» **WORK ITEM**:
Give back exactly the lines of the data below, starting with the line that has "и инструментарий" and going on through the line that has "Таким образом, научный".

☆ ☆ ☆ ☆ ☆

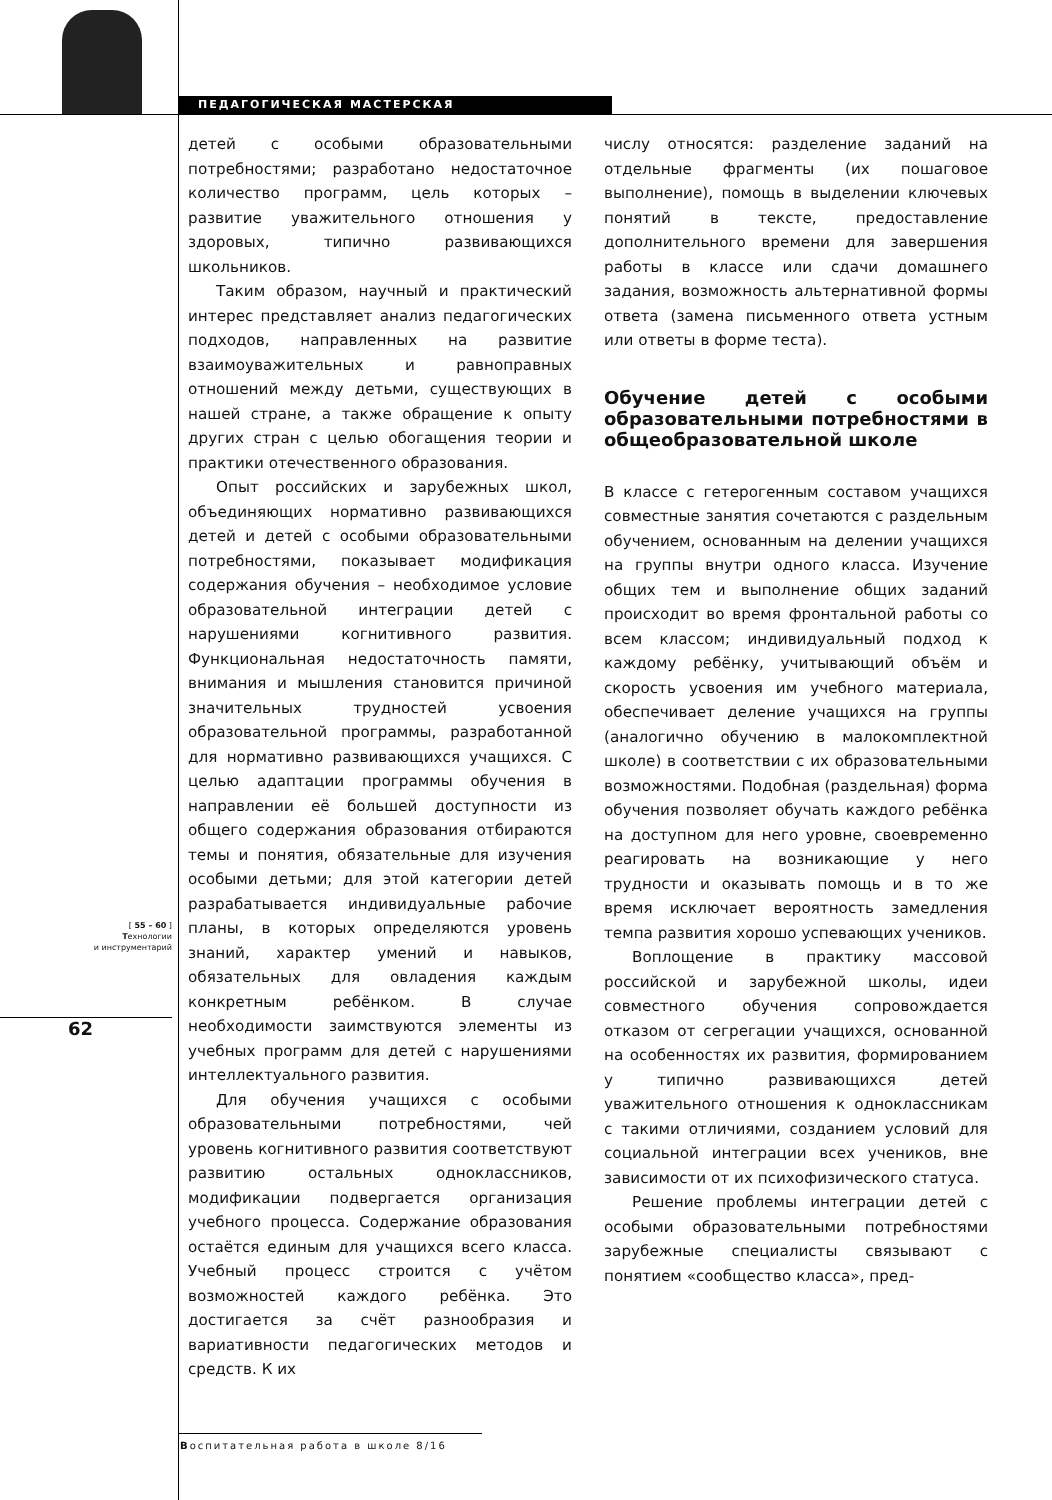ПЕДАГОГИЧЕСКАЯ МАСТЕРСКАЯ
[ 55 – 60 ]
Технологии
и инструментарий
62
детей с особыми образовательными потребностями; разработано недостаточное количество программ, цель которых – развитие уважительного отношения у здоровых, типично развивающихся школьников.
Таким образом, научный и практический интерес представляет анализ педагогических подходов, направленных на развитие взаимоуважительных и равноправных отношений между детьми, существующих в нашей стране, а также обращение к опыту других стран с целью обогащения теории и практики отечественного образования.
Опыт российских и зарубежных школ, объединяющих нормативно развивающихся детей и детей с особыми образовательными потребностями, показывает модификация содержания обучения – необходимое условие образовательной интеграции детей с нарушениями когнитивного развития. Функциональная недостаточность памяти, внимания и мышления становится причиной значительных трудностей усвоения образовательной программы, разработанной для нормативно развивающихся учащихся. С целью адаптации программы обучения в направлении её большей доступности из общего содержания образования отбираются темы и понятия, обязательные для изучения особыми детьми; для этой категории детей разрабатывается индивидуальные рабочие планы, в которых определяются уровень знаний, характер умений и навыков, обязательных для овладения каждым конкретным ребёнком. В случае необходимости заимствуются элементы из учебных программ для детей с нарушениями интеллектуального развития.
Для обучения учащихся с особыми образовательными потребностями, чей уровень когнитивного развития соответствуют развитию остальных одноклассников, модификации подвергается организация учебного процесса. Содержание образования остаётся единым для учащихся всего класса. Учебный процесс строится с учётом возможностей каждого ребёнка. Это достигается за счёт разнообразия и вариативности педагогических методов и средств. К их
числу относятся: разделение заданий на отдельные фрагменты (их пошаговое выполнение), помощь в выделении ключевых понятий в тексте, предоставление дополнительного времени для завершения работы в классе или сдачи домашнего задания, возможность альтернативной формы ответа (замена письменного ответа устным или ответы в форме теста).
Обучение детей с особыми образовательными потребностями в общеобразовательной школе
В классе с гетерогенным составом учащихся совместные занятия сочетаются с раздельным обучением, основанным на делении учащихся на группы внутри одного класса. Изучение общих тем и выполнение общих заданий происходит во время фронтальной работы со всем классом; индивидуальный подход к каждому ребёнку, учитывающий объём и скорость усвоения им учебного материала, обеспечивает деление учащихся на группы (аналогично обучению в малокомплектной школе) в соответствии с их образовательными возможностями. Подобная (раздельная) форма обучения позволяет обучать каждого ребёнка на доступном для него уровне, своевременно реагировать на возникающие у него трудности и оказывать помощь и в то же время исключает вероятность замедления темпа развития хорошо успевающих учеников.
Воплощение в практику массовой российской и зарубежной школы, идеи совместного обучения сопровождается отказом от сегрегации учащихся, основанной на особенностях их развития, формированием у типично развивающихся детей уважительного отношения к одноклассникам с такими отличиями, созданием условий для социальной интеграции всех учеников, вне зависимости от их психофизического статуса.
Решение проблемы интеграции детей с особыми образовательными потребностями зарубежные специалисты связывают с понятием «сообщество класса», пред-
Воспитательная работа в школе 8/16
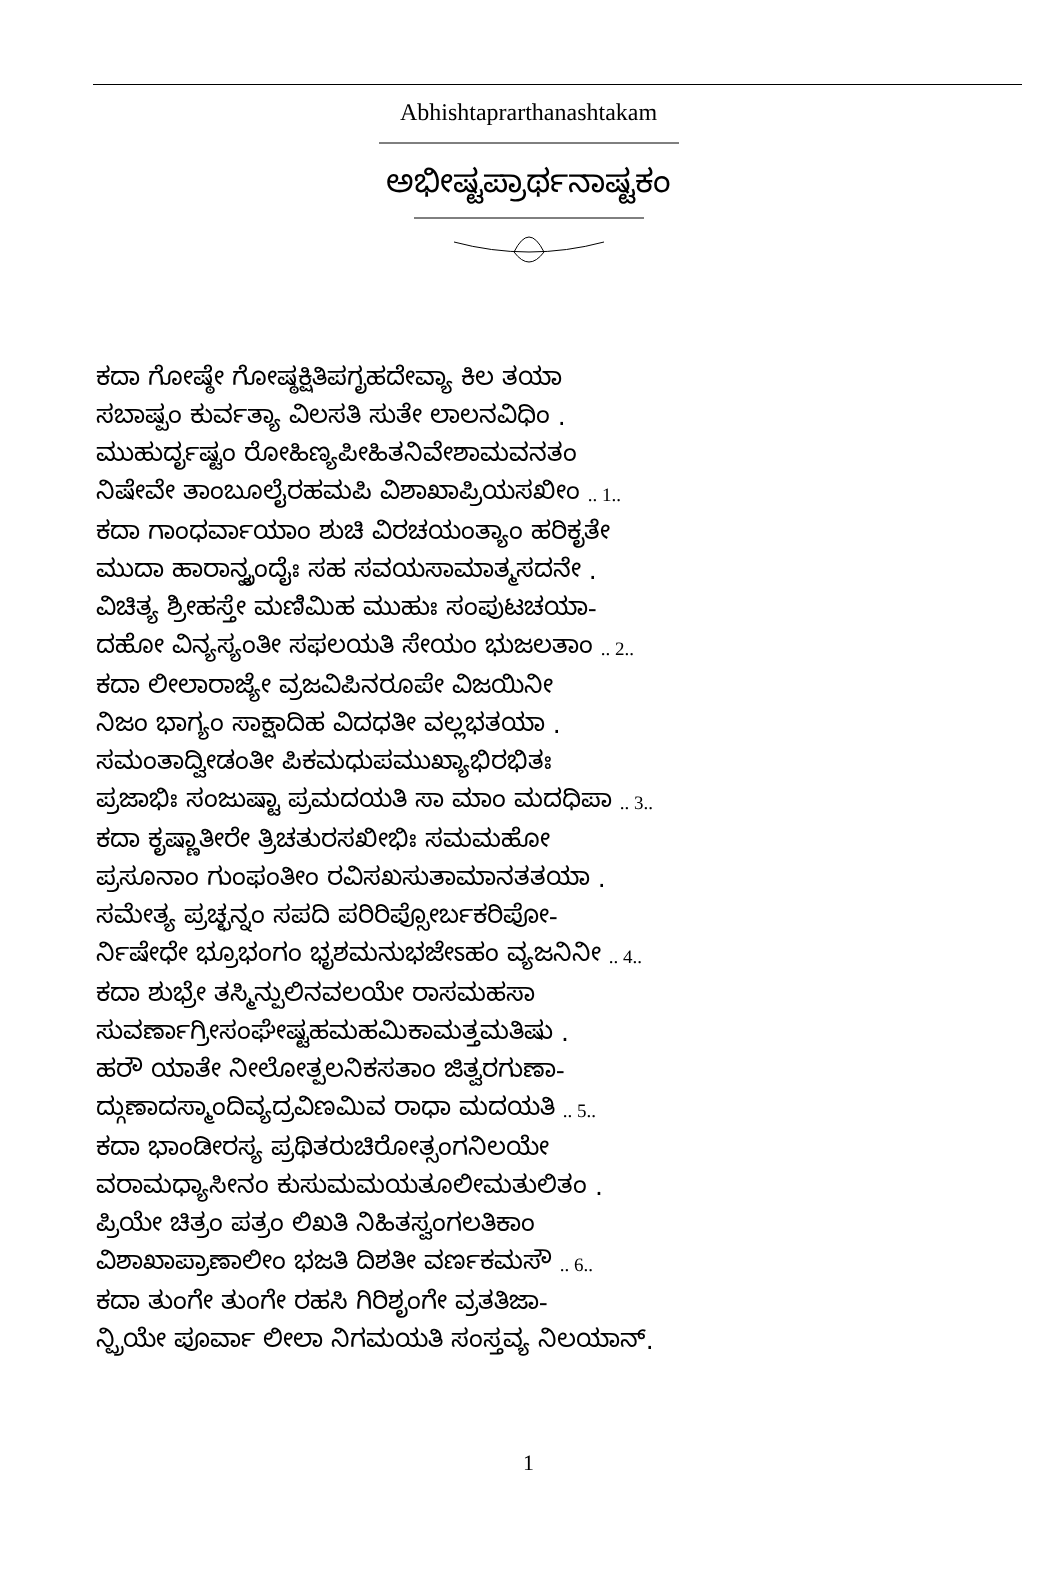Abhishtaprarthanashtakam
ಅಭೀಷ್ಟಪ್ರಾರ್ಥನಾಷ್ಟಕಂ
ಕದಾ ಗೋಷ್ಠೇ ಗೋಷ್ಠಕ್ಷಿತಿಪಗೃಹದೇವ್ಯಾ ಕಿಲ ತಯಾ
ಸಬಾಷ್ಪಂ ಕುರ್ವತ್ಯಾ ವಿಲಸತಿ ಸುತೇ ಲಾಲನವಿಧಿಂ .
ಮುಹುರ್ದೃಷ್ಟಂ ರೋಹಿಣ್ಯಪೀಹಿತನಿವೇಶಾಮವನತಂ
ನಿಷೇವೇ ತಾಂಬೂಲೈರಹಮಪಿ ವಿಶಾಖಾಪ್ರಿಯಸಖೀಂ .. 1..
ಕದಾ ಗಾಂಧರ್ವಾಯಾಂ ಶುಚಿ ವಿರಚಯಂತ್ಯಾಂ ಹರಿಕೃತೇ
ಮುದಾ ಹಾರಾನ್ವೃಂದೈಃ ಸಹ ಸವಯಸಾಮಾತ್ಮಸದನೇ .
ವಿಚಿತ್ಯ ಶ್ರೀಹಸ್ತೇ ಮಣಿಮಿಹ ಮುಹುಃ ಸಂಪುಟಚಯಾ-
ದಹೋ ವಿನ್ಯಸ್ಯಂತೀ ಸಫಲಯತಿ ಸೇಯಂ ಭುಜಲತಾಂ .. 2..
ಕದಾ ಲೀಲಾರಾಜ್ಯೇ ವ್ರಜವಿಪಿನರೂಪೇ ವಿಜಯಿನೀ
ನಿಜಂ ಭಾಗ್ಯಂ ಸಾಕ್ಷಾದಿಹ ವಿದಧತೀ ವಲ್ಲಭತಯಾ .
ಸಮಂತಾದ್ವೀಡಂತೀ ಪಿಕಮಧುಪಮುಖ್ಯಾಭಿರಭಿತಃ
ಪ್ರಜಾಭಿಃ ಸಂಜುಷ್ಟಾ ಪ್ರಮದಯತಿ ಸಾ ಮಾಂ ಮದಧಿಪಾ .. 3..
ಕದಾ ಕೃಷ್ಣಾತೀರೇ ತ್ರಿಚತುರಸಖೀಭಿಃ ಸಮಮಹೋ
ಪ್ರಸೂನಾಂ ಗುಂಫಂತೀಂ ರವಿಸಖಸುತಾಮಾನತತಯಾ .
ಸಮೇತ್ಯ ಪ್ರಚ್ಛನ್ನಂ ಸಪದಿ ಪರಿರಿಪ್ಸೋರ್ಬಕರಿಪೋ-
ರ್ನಿಷೇಧೇ ಭ್ರೂಭಂಗಂ ಭೃಶಮನುಭಜೇಽಹಂ ವ್ಯಜನಿನೀ .. 4..
ಕದಾ ಶುಭ್ರೇ ತಸ್ಮಿನ್ಪುಲಿನವಲಯೇ ರಾಸಮಹಸಾ
ಸುವರ್ಣಾಗ್ರೀಸಂಘೇಷ್ಟಹಮಹಮಿಕಾಮತ್ತಮತಿಷು .
ಹರೌ ಯಾತೇ ನೀಲೋತ್ಪಲನಿಕಸತಾಂ ಜಿತ್ವರಗುಣಾ-
ದ್ಗುಣಾದಸ್ಮಾಂದಿವ್ಯದ್ರವಿಣಮಿವ ರಾಧಾ ಮದಯತಿ .. 5..
ಕದಾ ಭಾಂಡೀರಸ್ಯ ಪ್ರಥಿತರುಚಿರೋತ್ಸಂಗನಿಲಯೇ
ವರಾಮಧ್ಯಾಸೀನಂ ಕುಸುಮಮಯತೂಲೀಮತುಲಿತಂ .
ಪ್ರಿಯೇ ಚಿತ್ರಂ ಪತ್ರಂ ಲಿಖತಿ ನಿಹಿತಸ್ವಂಗಲತಿಕಾಂ
ವಿಶಾಖಾಪ್ರಾಣಾಲೀಂ ಭಜತಿ ದಿಶತೀ ವರ್ಣಕಮಸೌ .. 6..
ಕದಾ ತುಂಗೇ ತುಂಗೇ ರಹಸಿ ಗಿರಿಶೃಂಗೇ ವ್ರತತಿಜಾ-
ನ್ಪ್ರಿಯೇ ಪೂರ್ವಾ ಲೀಲಾ ನಿಗಮಯತಿ ಸಂಸ್ತವ್ಯ ನಿಲಯಾನ್.
1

☆ ☆ ☆ ☆ ☆

» **SOLUTION**:
и инструментарий
62
детей с особыми образовательными потребностями; разработано недостаточное количество программ, цель которых – развитие уважительного отношения у здоровых, типично развивающихся школьников.
Таким образом, научный и практический интерес представляет анализ педагогических подходов, направленных на развитие взаимоуважительных и равноправных отношений между детьми, существующих в нашей стране, а также обращение к опыту других стран с целью обогащения теории и практики отечественного образования.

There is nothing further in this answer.